Colendo Órgão Especial

Excelentíssimo Senhor Desembargador Presidente

 

Trata-se de ação direta de inconstitucionalidade movida pelo Prefeito Municipal de Assis, tendo por objeto a Lei nº 306, de 15 de outubro de 2013, de iniciativa parlamentar, que altera a redação dos arts. 1º e 2º da Lei nº 275, de 27 de setembro de 2004, proibindo contratação de parentes até 4º grau, nas linhas reta e colateral de agentes públicos que especifica para cargos de provimento em comissão ou em caráter temporário.

Sustenta o requerente, em síntese, que o ato normativo de iniciativa parlamentar é inconstitucional por vício de iniciativa e por invadir atribuições do Poder Executivo. Daí, afirmar violação dos arts. 5º e 24, § 2º, 1, da Constituição Estadual e da Súmula Vinculante 13 do Supremo Tribunal Federal .

Deixou-se para apreciação do pedido de liminar após informações (fls. 54/56). Em face do pedido de reconsideração (fls. 59/62), concedeu-se liminar apenas para a manutenção do status quo, com a permanência dos ocupantes dos cargos em comissão e contratados temporariamente que seriam atingidos pela eficácia do ato normativo. (fls. 64/66).

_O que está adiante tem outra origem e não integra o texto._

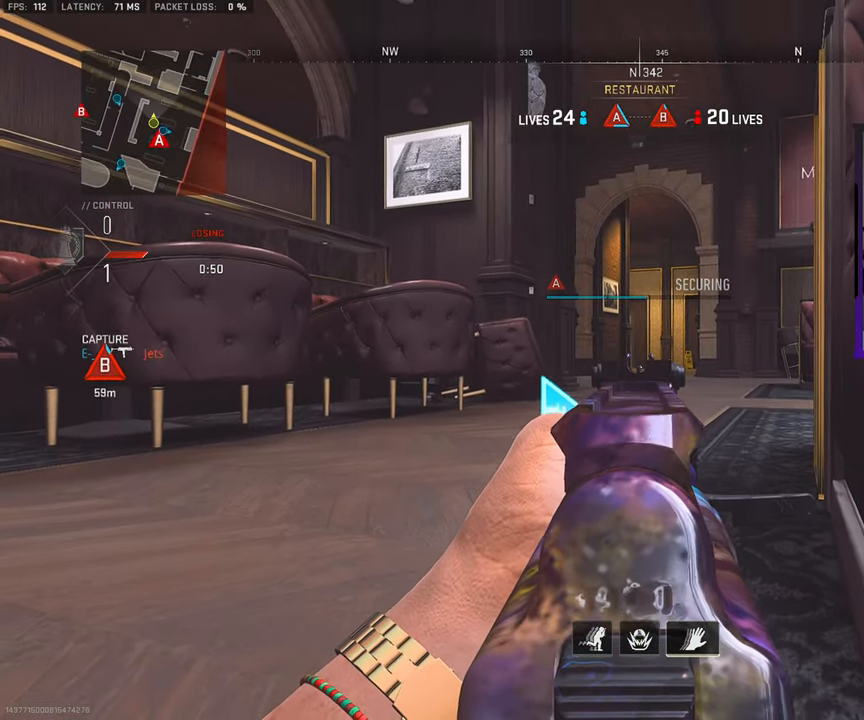
{"buttons": [], "left_stick": "down-left", "right_stick": "center", "events": []}
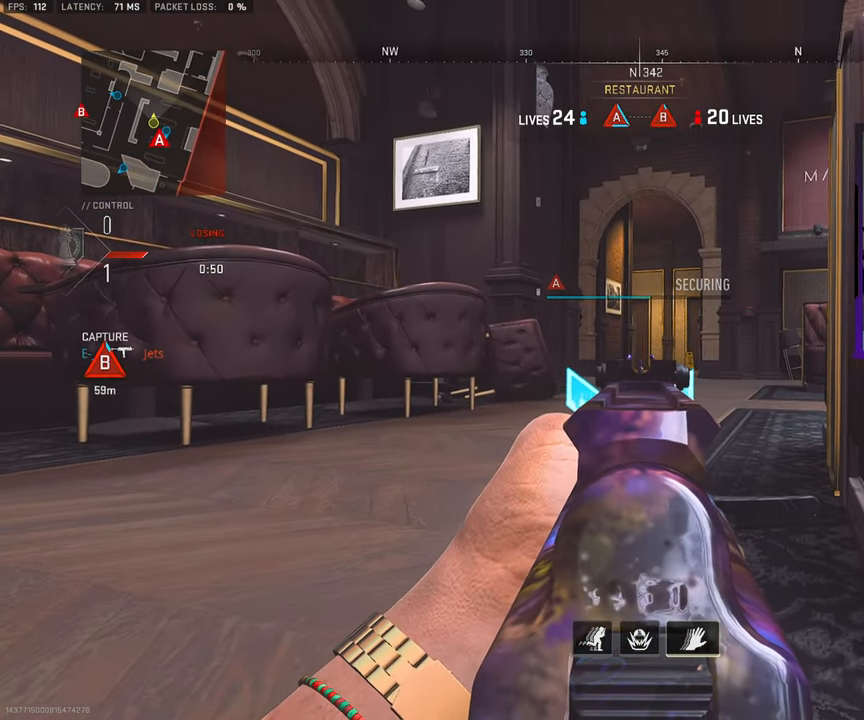
{"buttons": [], "left_stick": "left", "right_stick": "center", "events": [[150, "left_stick", "left"]]}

Notificado (fl. 88), o Presidente da Câmara Municipal prestou informações a fls. 72/79, defendendo a validade do ato normativo impugnado.

Citado regularmente (fl. 91), o Procurador Geral do Estado declinou da defesa do ato impugnado, observando que o tema é de interesse exclusivamente local (fls. 93/94).

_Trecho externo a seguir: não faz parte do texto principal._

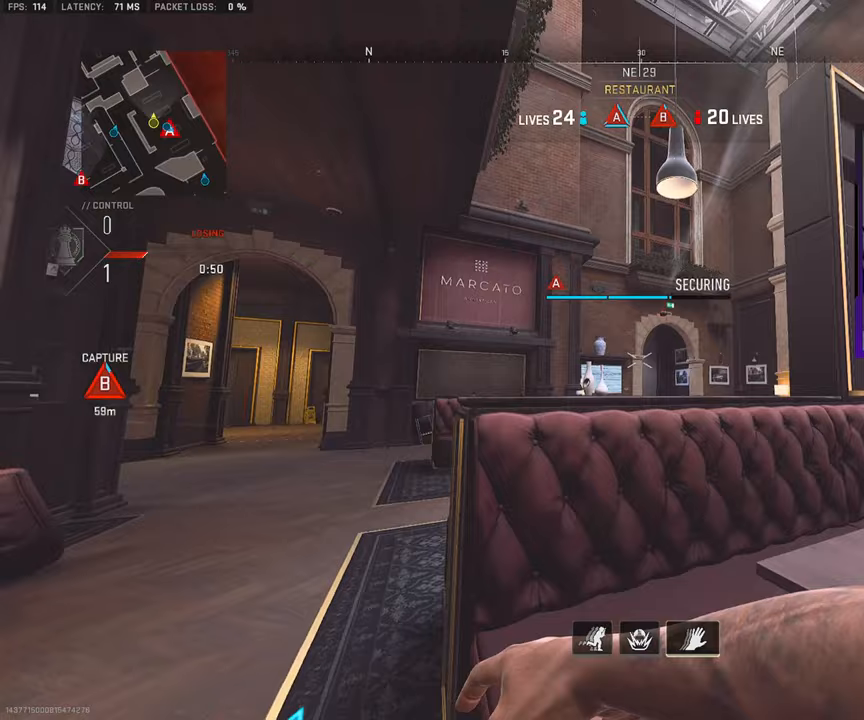
{"buttons": [], "left_stick": "center", "right_stick": "center", "events": [[150, "left_stick", "up-left"], [267, "R3", "up"], [267, "right_stick", "center"], [483, "left_stick", "center"]]}
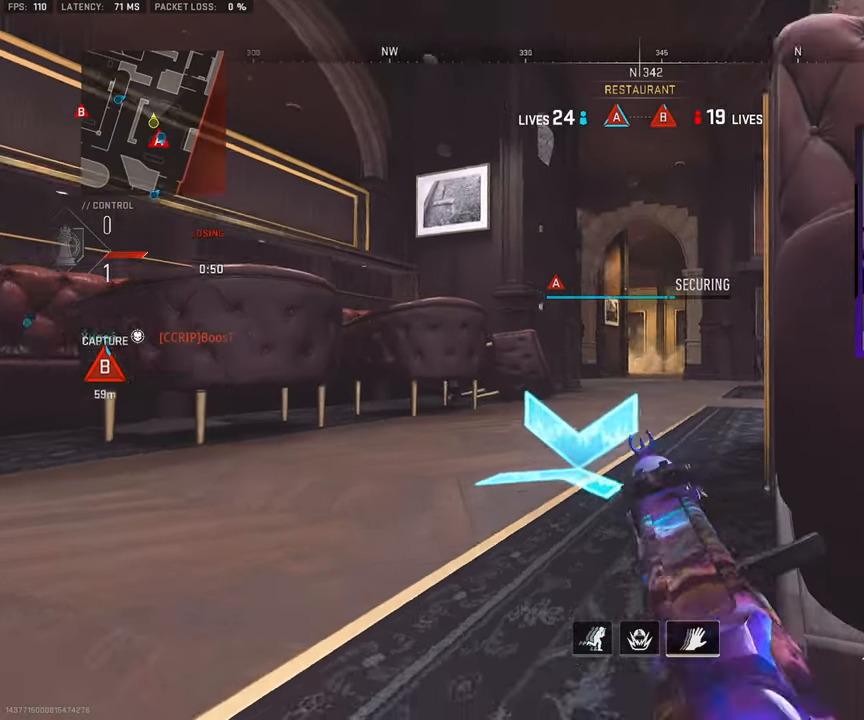
{"buttons": [], "left_stick": "down-left", "right_stick": "center", "events": [[100, "left_stick", "down-right"], [267, "left_stick", "down-left"]]}
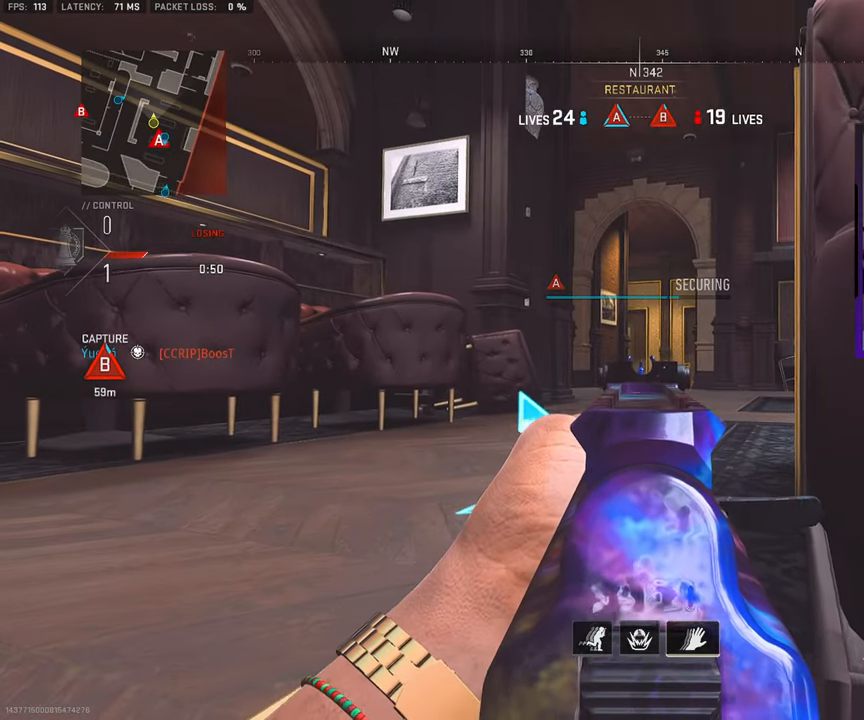
{"buttons": [], "left_stick": "down-right", "right_stick": "center", "events": [[233, "left_stick", "down-right"]]}
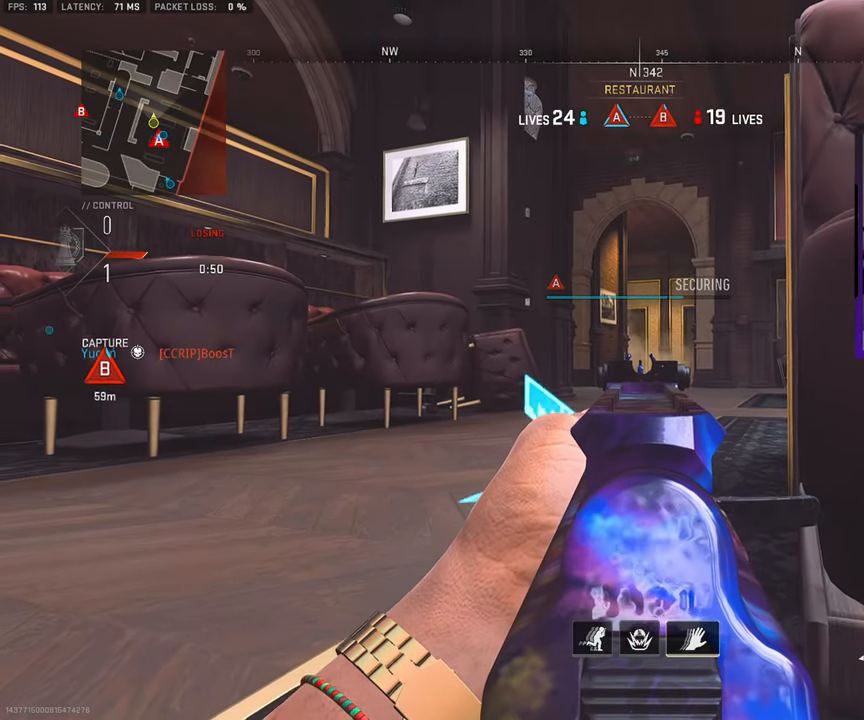
{"buttons": [], "left_stick": "down", "right_stick": "center", "events": [[117, "left_stick", "down"]]}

Nestas condições vieram os autos para manifestação desta Procuradoria-Geral de Justiça.

Não procede o pedido.

A Lei nº 306, de 15 de outubro de 2013, de iniciativa parlamentar, promulgada pelo Presidente da Câmara Municipal, após escoamento do prazo para deliberação do Chefe do Executivo, tem a seguinte redação:

Inicialmente, oportuno consignar que o parâmetro exclusivo do controle de constitucionalidade pela via abstrata, concentrada e direta de lei ou ato normativo municipal é a Constituição Estadual, consoante dispõe o art. 125, § 2º, da Constituição Federal, razão pela qual se afigura inidôneo o seu contraste com Súmula Vinculante do Supremo Tribunal Federal.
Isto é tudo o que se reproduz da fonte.